> [Task requirements]: Print every line below exactly as written, but leave the pictures behind.

> [Entries provided]:
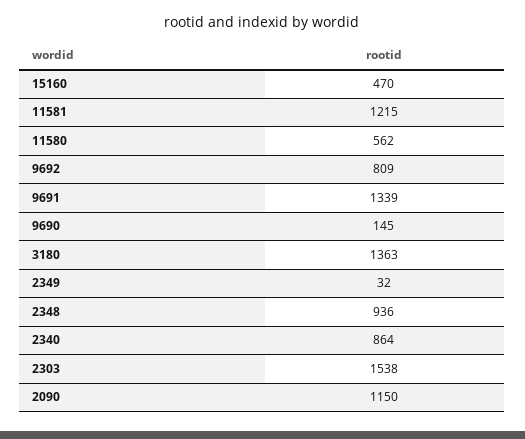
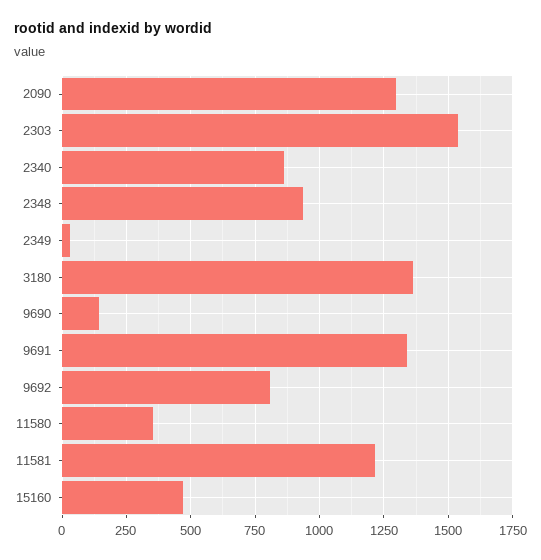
  {
    "15160": 470,
    "11581": 1215,
-   "11580": 562,
+   "11580": 350,
    "9692": 809,
    "9691": 1339,
    "9690": 145,
    "3180": 1363,
    "2349": 32,
    "2348": 936,
    "2340": 864,
    "2303": 1538,
-   "2090": 1150
+   "2090": 1300
  }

> [Exercise answer]:
  {
    "15160": 470,
    "11581": 1215,
-   "11580": 562,
+   "11580": 350,
    "9692": 809,
    "9691": 1339,
    "9690": 145,
    "3180": 1363,
    "2349": 32,
    "2348": 936,
    "2340": 864,
    "2303": 1538,
-   "2090": 1150
+   "2090": 1300
  }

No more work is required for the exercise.